On that day when I was truly powerless - watching rising waters encroach on my home; I trembled before the power of the Almighty and survived with help from friends made here in this congregation. Their arms were strong enough to carry ruins from the house; warm enough to offer solace; and willing enough to help us repaint and recover. Yet I forgot that God was present in each of their hearts, as mine had closed with each additional inch of water. Had I but realized it then, their help was saving much more than books or furniture. Each of them helped my journey back to faith in ways I assume are unknown to them; but not to me, nor to God.
Just as it started, my return to faith and prayer began slowly. One day as I walked from the Metro to the office I realized I was chanting the Amida instead of the Sousa marches I usually use to set my pace. I thanked God one day for an exceptionally beautiful sunset. A finally, one Friday night, as I chazened for the congregation I found myself enraptured. My t'shuva, and perhaps my salvation came in reawakening to the blessings and gifts that were mine - the beauty of my faith, the splendor of nature, and most of all, the love and caring that I had received from my friends, from my community, my Mishpachah.
As my awareness of good returned, I found myself fulfilling the mitzvah of Hakarat ha Tov - acknowledging all of life's blessings. Seeing the good, even in difficult times, the good in small acts of kindness and care, the good in others intentions, the good in the communal family we have built together. I had unknowingly stumbled into a mitzvah unaware it would become my salvation. Bet Mishpachah has since identified this as the Jewish value of focus for the coming year, a year of learning and sharing that I expect will enrich many of us in unexpected ways.
That flood back in February was just a few weeks before I was asked to lead a High Holy Day service this year. I refused, saying I had lost my heart for it; let me drash instead. I can manage that. I am, after all, an academic by training, I can read, I can study and I can certainly write. Here in a congregation of many educated over-achievers, most of whom earn our living sitting at a desk thinking and writing, I stand to once again remind you that we cannot approach prayer, faith in God or even our selves as an intellectual exercise.
Rabbi Abraham Joshua Heschel wrote that when our heart cooperates with the force of faith against tumult and anxiety, it succeeds; we can feel how great and gentle prayer can be.
As we enter this Day of Atonement, let us welcome the opportunity it offers us. In these next 24 hours let us find our own path to God and to forgiveness, of ourselves and of others. For surely no other day can offer us so much.

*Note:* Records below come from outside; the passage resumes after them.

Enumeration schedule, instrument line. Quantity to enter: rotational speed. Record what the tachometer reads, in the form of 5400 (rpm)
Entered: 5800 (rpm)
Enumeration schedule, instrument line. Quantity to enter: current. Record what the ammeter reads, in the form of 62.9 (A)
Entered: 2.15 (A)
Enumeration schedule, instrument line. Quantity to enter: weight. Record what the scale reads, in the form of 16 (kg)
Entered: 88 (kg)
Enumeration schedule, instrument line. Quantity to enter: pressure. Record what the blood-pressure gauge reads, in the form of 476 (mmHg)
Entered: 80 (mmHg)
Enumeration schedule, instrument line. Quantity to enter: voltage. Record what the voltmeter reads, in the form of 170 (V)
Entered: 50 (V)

Whatever your journey in the year past, let each of us accept the challenge of finding the path to our heart, the road to appreciation for all that is good in life, and from there to God.

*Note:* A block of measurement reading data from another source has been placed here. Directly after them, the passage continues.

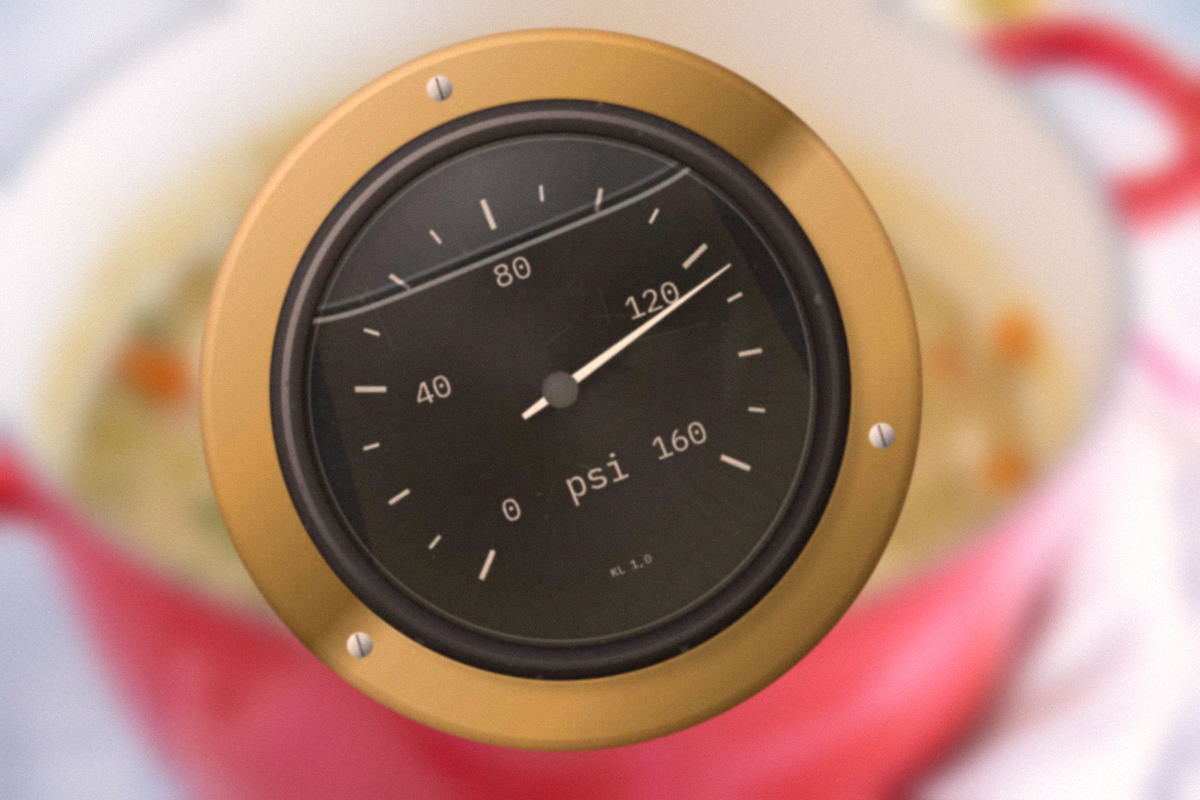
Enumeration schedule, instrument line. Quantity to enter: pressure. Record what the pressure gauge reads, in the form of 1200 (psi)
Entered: 125 (psi)
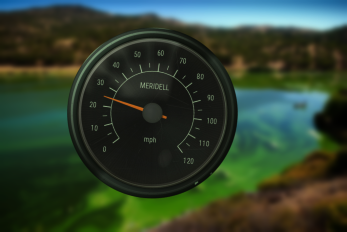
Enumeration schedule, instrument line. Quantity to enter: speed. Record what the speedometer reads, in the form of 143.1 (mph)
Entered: 25 (mph)
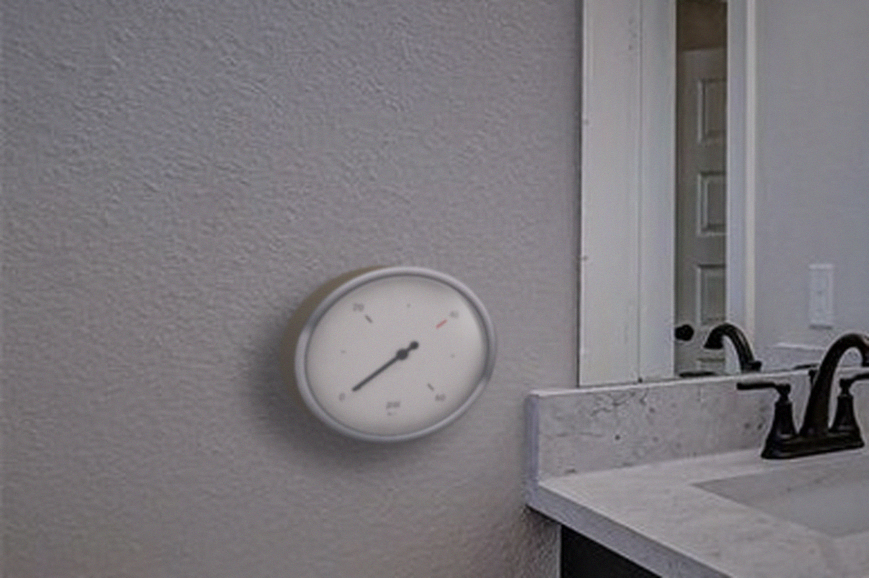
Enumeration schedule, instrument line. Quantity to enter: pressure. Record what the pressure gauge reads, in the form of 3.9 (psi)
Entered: 0 (psi)
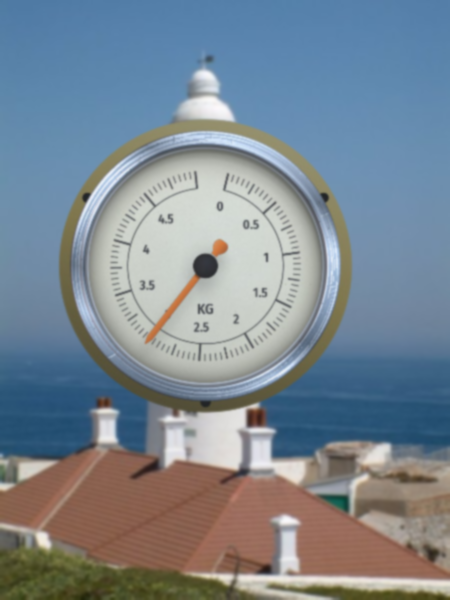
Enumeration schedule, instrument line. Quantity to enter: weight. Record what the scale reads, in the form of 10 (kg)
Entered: 3 (kg)
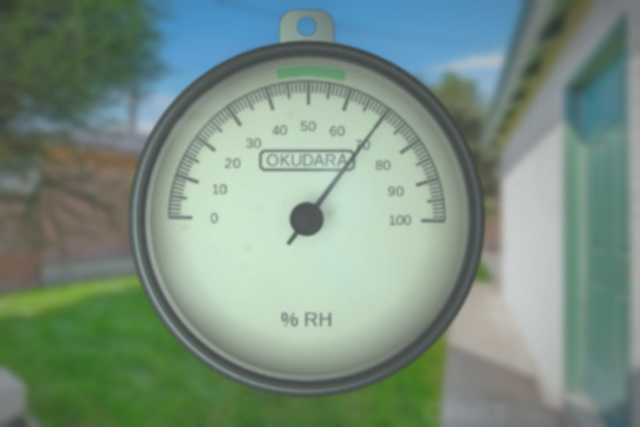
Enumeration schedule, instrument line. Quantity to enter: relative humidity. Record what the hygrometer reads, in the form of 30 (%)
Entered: 70 (%)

Earlier tonight, as we opened the Ark before praying our Kol Nidre prayer, as we stood in anticipation and perhaps a bit of awe, we welcomed all to pray with us: "No matter how far some of us may have strayed from our people, from our heritage, on this night of Repentance we pray as one." Our prayers are shared with all Jews, in all countries, on all paths - Orthodox, Conservative, Reform, Reconstructionist, Humanistic, and Renewal. We rise tonight to confess our sins and assess the worth of our actions. It has never mattered to God which one of us committed which sin, what has always mattered is that we create a community that supports and helps each of us on our journey to the redemptive power of gratitude, prayer and faith. I wish each of us a good journey.